- Source text -
- - -

- IOC code: UZB
- NOC: National Olympic Committee of the Republic of Uzbekistan
- Website: www.olympic.uz (in Uzbek and English)

in Atlanta
- Competitors: 71 (63 men and 8 women) in 12 sports
- Flag bearer: Timur Ibragimov
- Medals Ranked 58th: Gold 0 Silver 1 Bronze 1 Total 2

Summer Olympics appearances (overview)
- 1996; 2000; 2004; 2008; 2012; 2016; 2020; 2024;

Other related appearances
- Russian Empire (1900–1912) Soviet Union (1952–1988) Unified Team (1992)

= Uzbekistan at the 1996 Summer Olympics =

Uzbekistan competed in the Summer Olympic Games as an independent nation for the first time at the 1996 Summer Olympics in Atlanta, United States. Previously, Uzbek athletes competed for the Unified Team at the 1992 Summer Olympics. 71 competitors, 63 men and 8 women, took part in 70 events in 12 sports.

==Medalists==

| Medal | Name | Sport | Event |
|---|---|---|---|
| Silver | Armen Bagdasarov | Judo | Men's Middleweight (86 kg) |
| Bronze | Karim Tulaganov | Boxing | Men's Light Middleweight |

==Athletics==

Men's 100 metres
- Anvar Kuchmuradov

Men's 110m Hurdles
- Yury Aristov

Men's Triple Jump
- Yevgeniy Petin

Men's Decathlon
- Ramil Ganiyev
- Final Result — 8318 points (→ 8th place)

- Oleg Veretelnikov
- Final Result — did not finish (→ no ranking)

Men's Shot Put
- Sergey Kot

Men's Discus Throw
- Roman Poltoratskiy
- Qualification — 51.96m (→ did not advance)

Men's Hammer Throw
- Vitaliy Khozhatelev
- Qualification — 64.52m (→ did not advance)

Men's Javelin Throw
- Sergey Voynov
- Vladimir Parfyonov

Women's 100 metres
- Lyudmila Dmitriady

Women's 200 metres
- Lyudmila Dmitriady

Women's High Jump
- Svetlana Munkova
- Qualification — 1.80m (→ did not advance)

==Boxing==

Men's Featherweight (- 57 kg)
- Ulugbek Ibragimov
- First Round — Defeated Naramchogt Lamgen (Mongolia), RSC-2
- Second Round — Lost to Falk Huste (Germany), 4-8

Men's Lightweight (- 60 kg)

- - -

- Supplied material -

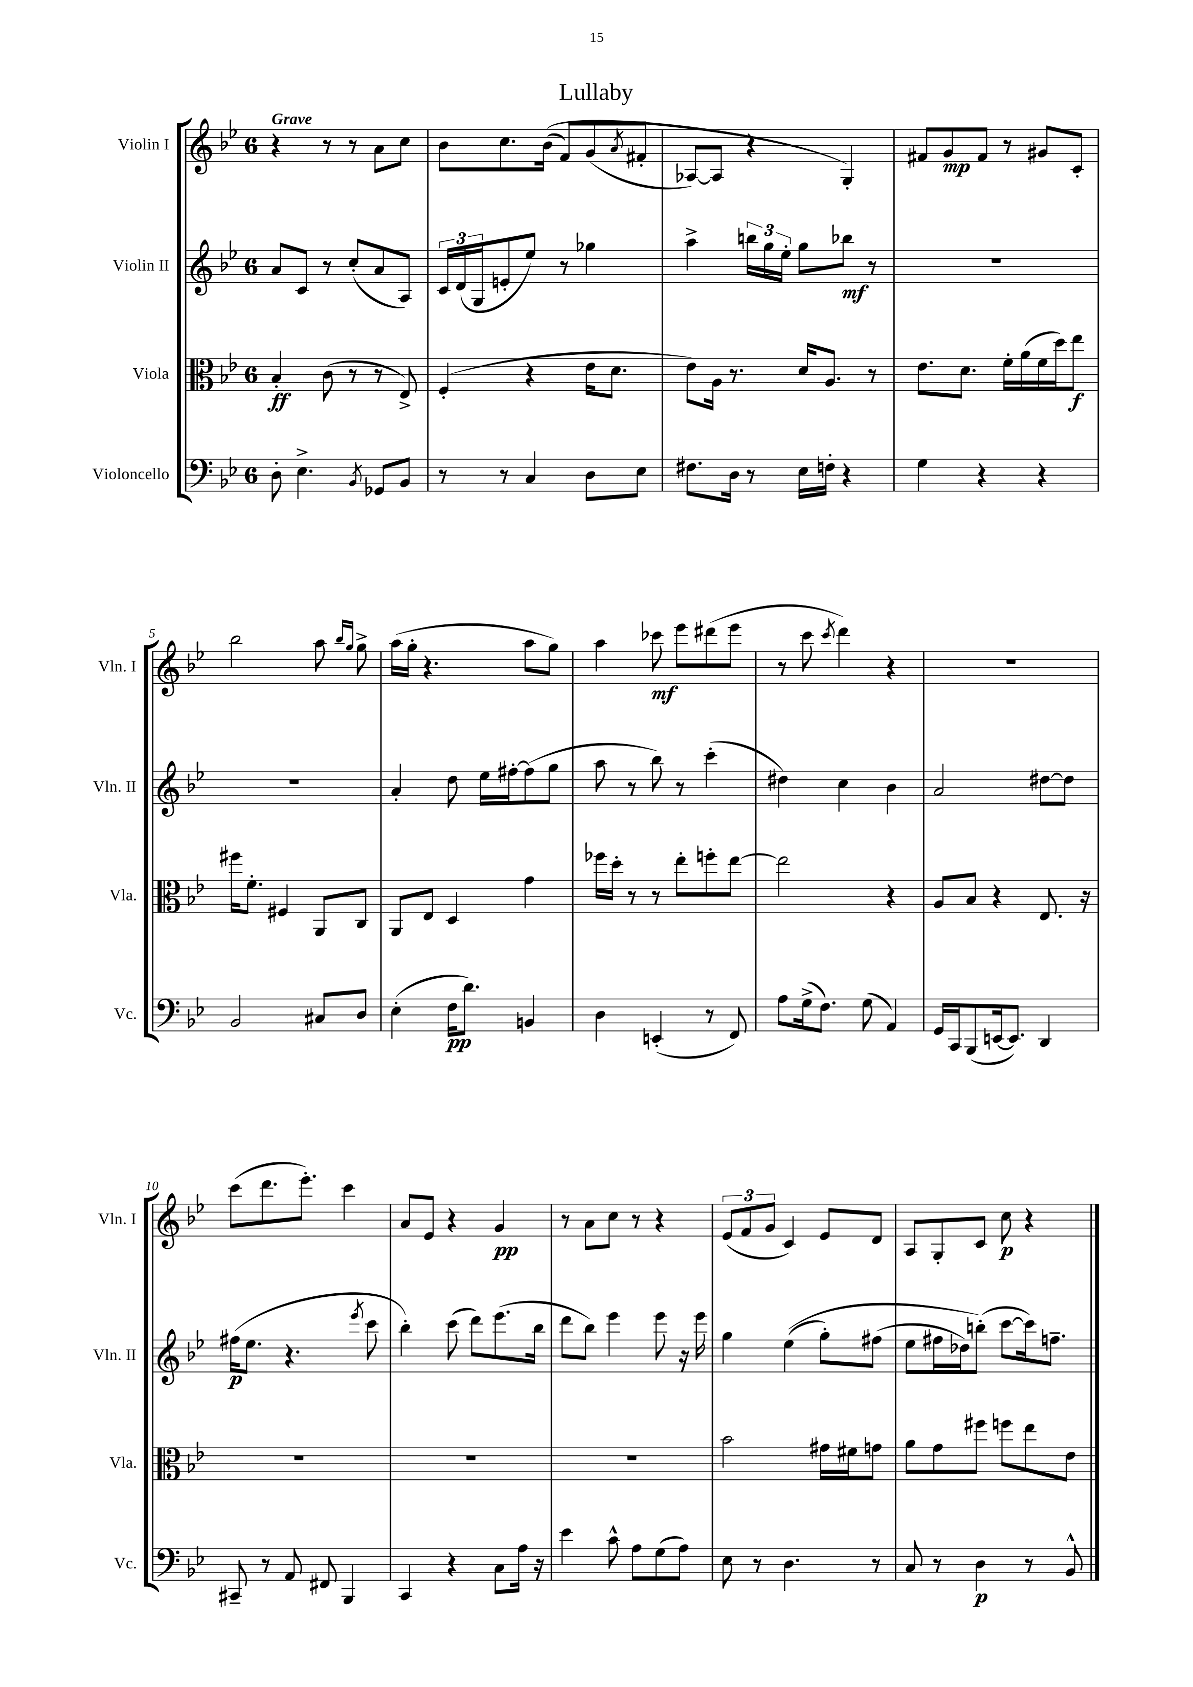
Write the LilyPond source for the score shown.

- - -

- Problem A -
Transcribe the page on Uzbekistan at the 1996 Summer Olympics, from "- Oleg Veretelnikov" down to "51.96m (→ did not advance)".
- Problem B -
Go on with the page on Uzbekistan at the 1996 Summer Olympics from the point where it stops.

- Task response A -
- Oleg Veretelnikov
- Final Result — did not finish (→ no ranking)

Men's Shot Put
- Sergey Kot

Men's Discus Throw
- Roman Poltoratskiy
- Qualification — 51.96m (→ did not advance)

- Task response B -
- Mahammatkodir Abdoollayev
- First Round — Lost to Terrance Cauthen (United States), 6-18

Men's Welterweight (- 67 kg)
- Nariman Atayev
- First Round — Defeated Ashira Evans (Kenya), 15-10
- Second Round — Defeated Nourbek Kassenov (Kyrgyzstan), 11-7
- Quarterfinals — Lost to Daniel Santos (Puerto Rico), 15-28

Men's Light-Middleweight (- 71 kg)
- Karim Tulaganov → Bronze Medal
- First Round — Defeated Oscar Gomez (Argentina), RSC-3 (02:50)
- Second Round — Defeated Yared Wolde (Ethiopia), 13-9
- Quarterfinals — Defeated Rival Cadeau (Seychelles), RSC-1 (1:24)
- Semifinals — Lost to David Reid (United States), 4-12

Men's Middleweight (- 75 kg)
- Dilshod Yarbekov
- First Round — Defeated Brian Johansen (Denmark), RSC-3 (02:47)
- Second Round — Defeated Ludovik Plachetka (Czech Republic), 4-4
- Quarterfinals — Lost to Rhoshii Wells (United States), 8-8, judges cards

Men's Light-Heavyweight (- 81 kg)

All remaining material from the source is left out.